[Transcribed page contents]
= = = =

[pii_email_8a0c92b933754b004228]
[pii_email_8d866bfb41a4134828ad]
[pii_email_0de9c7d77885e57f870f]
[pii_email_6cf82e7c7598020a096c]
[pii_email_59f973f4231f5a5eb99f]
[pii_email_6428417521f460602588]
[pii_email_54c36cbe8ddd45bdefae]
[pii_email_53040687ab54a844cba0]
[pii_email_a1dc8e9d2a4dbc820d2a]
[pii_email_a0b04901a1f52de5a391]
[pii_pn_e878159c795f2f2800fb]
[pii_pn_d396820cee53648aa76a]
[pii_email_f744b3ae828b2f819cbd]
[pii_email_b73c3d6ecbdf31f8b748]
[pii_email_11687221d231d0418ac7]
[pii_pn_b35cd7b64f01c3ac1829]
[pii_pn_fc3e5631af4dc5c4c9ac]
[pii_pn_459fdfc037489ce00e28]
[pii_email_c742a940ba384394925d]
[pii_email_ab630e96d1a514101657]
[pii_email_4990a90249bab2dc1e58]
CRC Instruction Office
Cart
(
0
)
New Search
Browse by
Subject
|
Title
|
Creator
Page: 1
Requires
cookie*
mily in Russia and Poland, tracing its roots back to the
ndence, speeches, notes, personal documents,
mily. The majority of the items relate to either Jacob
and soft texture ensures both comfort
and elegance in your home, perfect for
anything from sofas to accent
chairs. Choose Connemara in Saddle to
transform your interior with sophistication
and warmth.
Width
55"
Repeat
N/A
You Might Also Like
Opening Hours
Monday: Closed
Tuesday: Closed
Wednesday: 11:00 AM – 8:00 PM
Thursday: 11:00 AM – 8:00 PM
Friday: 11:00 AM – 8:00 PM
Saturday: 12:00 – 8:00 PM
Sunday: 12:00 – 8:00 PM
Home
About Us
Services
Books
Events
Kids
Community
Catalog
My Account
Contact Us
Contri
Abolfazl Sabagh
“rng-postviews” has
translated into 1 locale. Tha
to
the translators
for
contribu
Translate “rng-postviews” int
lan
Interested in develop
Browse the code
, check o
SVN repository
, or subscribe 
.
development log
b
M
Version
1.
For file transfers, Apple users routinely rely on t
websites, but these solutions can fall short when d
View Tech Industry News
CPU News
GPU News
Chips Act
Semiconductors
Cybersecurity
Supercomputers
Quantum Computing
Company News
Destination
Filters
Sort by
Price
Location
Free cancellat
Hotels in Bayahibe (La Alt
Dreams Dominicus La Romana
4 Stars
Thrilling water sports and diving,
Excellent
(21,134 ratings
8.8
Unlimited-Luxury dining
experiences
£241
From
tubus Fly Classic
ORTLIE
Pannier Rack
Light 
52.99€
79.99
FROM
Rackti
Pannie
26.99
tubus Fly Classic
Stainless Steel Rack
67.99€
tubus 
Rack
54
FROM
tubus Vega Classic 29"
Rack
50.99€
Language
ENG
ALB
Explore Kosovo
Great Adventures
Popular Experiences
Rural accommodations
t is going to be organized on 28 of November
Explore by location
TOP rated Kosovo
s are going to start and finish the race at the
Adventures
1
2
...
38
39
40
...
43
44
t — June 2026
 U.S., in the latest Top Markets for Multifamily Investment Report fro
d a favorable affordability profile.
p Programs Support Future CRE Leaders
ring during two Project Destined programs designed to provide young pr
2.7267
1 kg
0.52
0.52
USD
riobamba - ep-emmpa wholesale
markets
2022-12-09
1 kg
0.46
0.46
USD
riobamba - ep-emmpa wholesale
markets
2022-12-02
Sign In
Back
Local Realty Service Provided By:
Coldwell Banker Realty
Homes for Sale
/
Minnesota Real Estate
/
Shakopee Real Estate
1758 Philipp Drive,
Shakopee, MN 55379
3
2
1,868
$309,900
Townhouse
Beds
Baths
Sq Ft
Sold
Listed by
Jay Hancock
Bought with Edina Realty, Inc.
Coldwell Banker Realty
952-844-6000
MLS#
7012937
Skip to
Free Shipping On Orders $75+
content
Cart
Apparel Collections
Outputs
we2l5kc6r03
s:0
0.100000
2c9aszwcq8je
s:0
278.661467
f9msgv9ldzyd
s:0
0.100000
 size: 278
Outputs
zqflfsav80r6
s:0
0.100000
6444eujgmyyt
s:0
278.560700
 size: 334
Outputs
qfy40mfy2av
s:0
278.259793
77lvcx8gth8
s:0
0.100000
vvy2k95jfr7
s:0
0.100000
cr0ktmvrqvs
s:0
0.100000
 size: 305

= = = =

[Your objective] The data must be printed verbatim, line by line.

[Solution for this exercise]
[pii_email_8a0c92b933754b004228]
[pii_email_8d866bfb41a4134828ad]
[pii_email_0de9c7d77885e57f870f]
[pii_email_6cf82e7c7598020a096c]
[pii_email_59f973f4231f5a5eb99f]
[pii_email_6428417521f460602588]
[pii_email_54c36cbe8ddd45bdefae]
[pii_email_53040687ab54a844cba0]
[pii_email_a1dc8e9d2a4dbc820d2a]
[pii_email_a0b04901a1f52de5a391]
[pii_pn_e878159c795f2f2800fb]
[pii_pn_d396820cee53648aa76a]
[pii_email_f744b3ae828b2f819cbd]
[pii_email_b73c3d6ecbdf31f8b748]
[pii_email_11687221d231d0418ac7]
[pii_pn_b35cd7b64f01c3ac1829]
[pii_pn_fc3e5631af4dc5c4c9ac]
[pii_pn_459fdfc037489ce00e28]
[pii_email_c742a940ba384394925d]
[pii_email_ab630e96d1a514101657]
[pii_email_4990a90249bab2dc1e58]
CRC Instruction Office
Cart
(
0
)
New Search
Browse by
Subject
|
Title
|
Creator
Page: 1
Requires
cookie*
mily in Russia and Poland, tracing its roots back to the
ndence, speeches, notes, personal documents,
mily. The majority of the items relate to either Jacob
and soft texture ensures both comfort
and elegance in your home, perfect for
anything from sofas to accent
chairs. Choose Connemara in Saddle to
transform your interior with sophistication
and warmth.
Width
55"
Repeat
N/A
You Might Also Like
Opening Hours
Monday: Closed
Tuesday: Closed
Wednesday: 11:00 AM – 8:00 PM
Thursday: 11:00 AM – 8:00 PM
Friday: 11:00 AM – 8:00 PM
Saturday: 12:00 – 8:00 PM
Sunday: 12:00 – 8:00 PM
Home
About Us
Services
Books
Events
Kids
Community
Catalog
My Account
Contact Us
Contri
Abolfazl Sabagh
“rng-postviews” has
translated into 1 locale. Tha
to
the translators
for
contribu
Translate “rng-postviews” int
lan
Interested in develop
Browse the code
, check o
SVN repository
, or subscribe 
.
development log
b
M
Version
1.
For file transfers, Apple users routinely rely on t
websites, but these solutions can fall short when d
View Tech Industry News
CPU News
GPU News
Chips Act
Semiconductors
Cybersecurity
Supercomputers
Quantum Computing
Company News
Destination
Filters
Sort by
Price
Location
Free cancellat
Hotels in Bayahibe (La Alt
Dreams Dominicus La Romana
4 Stars
Thrilling water sports and diving,
Excellent
(21,134 ratings
8.8
Unlimited-Luxury dining
experiences
£241
From
tubus Fly Classic
ORTLIE
Pannier Rack
Light 
52.99€
79.99
FROM
Rackti
Pannie
26.99
tubus Fly Classic
Stainless Steel Rack
67.99€
tubus 
Rack
54
FROM
tubus Vega Classic 29"
Rack
50.99€
Language
ENG
ALB
Explore Kosovo
Great Adventures
Popular Experiences
Rural accommodations
t is going to be organized on 28 of November
Explore by location
TOP rated Kosovo
s are going to start and finish the race at the
Adventures
1
2
...
38
39
40
...
43
44
t — June 2026
 U.S., in the latest Top Markets for Multifamily Investment Report fro
d a favorable affordability profile.
p Programs Support Future CRE Leaders
ring during two Project Destined programs designed to provide young pr
2.7267
1 kg
0.52
0.52
USD
riobamba - ep-emmpa wholesale
markets
2022-12-09
1 kg
0.46
0.46
USD
riobamba - ep-emmpa wholesale
markets
2022-12-02
Sign In
Back
Local Realty Service Provided By:
Coldwell Banker Realty
Homes for Sale
/
Minnesota Real Estate
/
Shakopee Real Estate
1758 Philipp Drive,
Shakopee, MN 55379
3
2
1,868
$309,900
Townhouse
Beds
Baths
Sq Ft
Sold
Listed by
Jay Hancock
Bought with Edina Realty, Inc.
Coldwell Banker Realty
952-844-6000
MLS#
7012937
Skip to
Free Shipping On Orders $75+
content
Cart
Apparel Collections
Outputs
we2l5kc6r03
s:0
0.100000
2c9aszwcq8je
s:0
278.661467
f9msgv9ldzyd
s:0
0.100000
 size: 278
Outputs
zqflfsav80r6
s:0
0.100000
6444eujgmyyt
s:0
278.560700
 size: 334
Outputs
qfy40mfy2av
s:0
278.259793
77lvcx8gth8
s:0
0.100000
vvy2k95jfr7
s:0
0.100000
cr0ktmvrqvs
s:0
0.100000
 size: 305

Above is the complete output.